Studio album by Dave McPherson
- Released: 10 April 2011
- Recorded: May 2009 and September/October 2011
- Studio: CDS Studios
- Genre: Acoustic, folk, rock
- Label: Graphite Records / Northern Music
- Producer: Mike Curtis

= The Hardship Diaries =

The Hardship Diaries is the debut full-length solo release from InMe frontman Dave McPherson. The album was released on April 10, 2011, through PledgeMusic and Graphite Records.

The first and only single from the album was "Summer: She Puts Me In a Good Mood".

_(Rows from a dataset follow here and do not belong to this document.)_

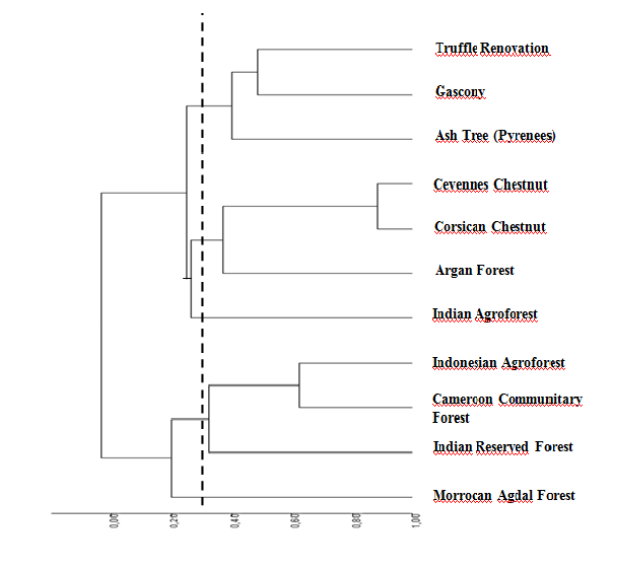
Fig. 2 . Cluster Analysis of the 11 case studies of rural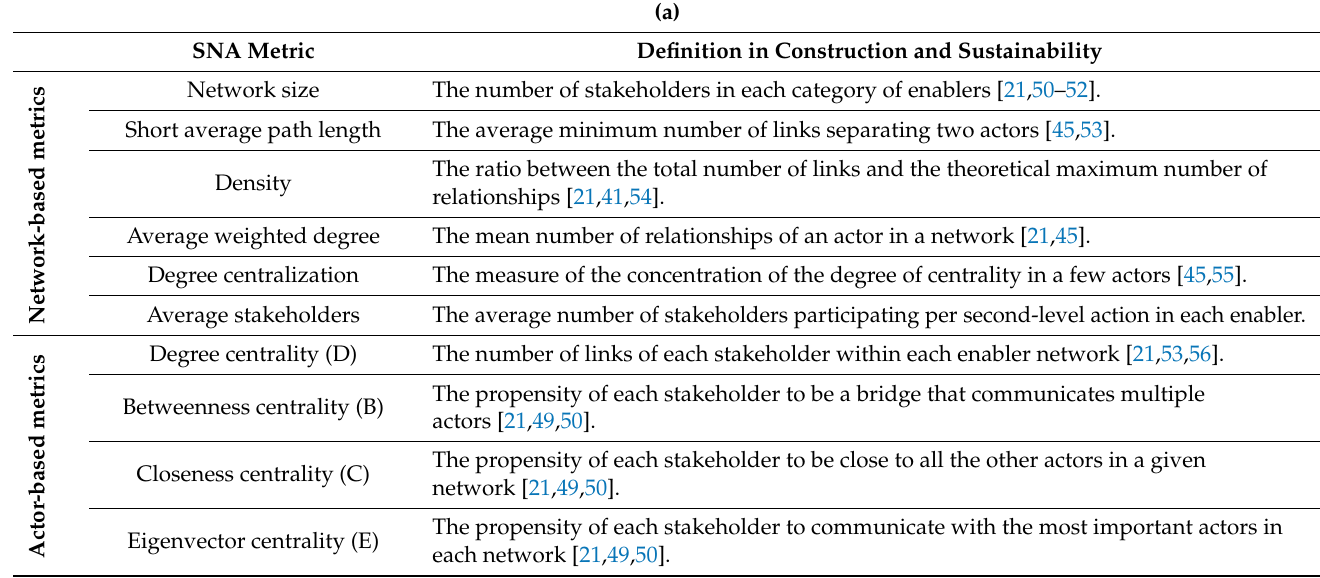
Table 5. Network-based metrics and Actor-based metrics.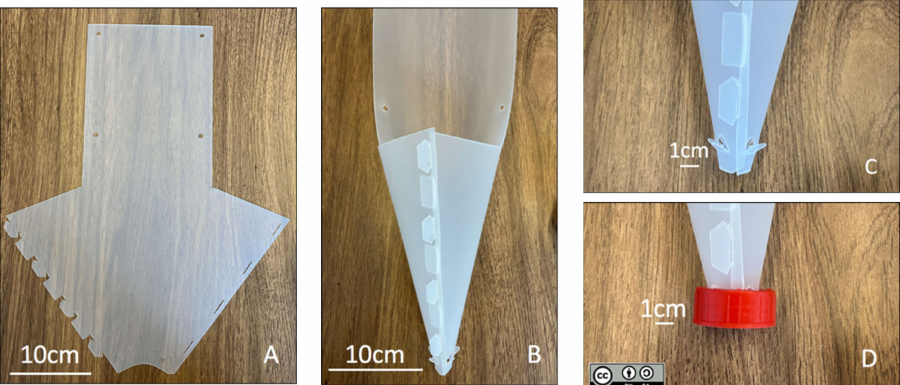
Figure 1. An unfolded and an assembled fan-trap . Details of the collecting-container cap attach- ment. ( A )—The flat design; ( B )—folded trap; ( C )—pre-cut wedges used for attaching the collecting container’s cap; ( D )—cap attached to the bottom of the trap.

==Development of the album==
The creation of the album began as early as 2008 and a provisional track list was made public in early 2009. The track list changed several times before the final version was confirmed in October 2010 through McPherson's official Facebook page. The album was initially intended to be released much earlier but was held back due to McPherson's commitments to InMe and other solo EP releases.

The album was funded through a PledgeMusic campaign, launched on 10 January 2011. The pledge reached its target within 48 hours of being launched and did so nearly four times over.

==Style==
Compared to his technical electric guitar work in InMe, McPherson's sound on The Hardship Diaries is a much softer, stripped back acoustic experience combined with often orchestral arrangements. The songs are much akin to InMe's softer songs but outside of a band environment, with McPherson citing influences such as Loudon Wainwright III, Talk Talk, Frank Turner, City and Colour and Pink Floyd.

==Track listing==
All songs written and performed by Dave McPherson.

1. "Spring: Hearts Need Blood"
2. "Is This All We Are?"
3. "Listen to the Music"
4. "Summer: She Puts Me In a Good Mood"
5. "Before I Even Had You"
6. "Love Rats"
7. "Autumn: A Ghostly Reprise"
8. "Hummingbird"
9. "Last Year"
10. "Winter: Hibernation"
11. "Obsession Is a Young Man's Game"
12. "This Is No Fairytale"

==Personnel==
- Dave McPherson — vocals, guitar, programming and arrangements.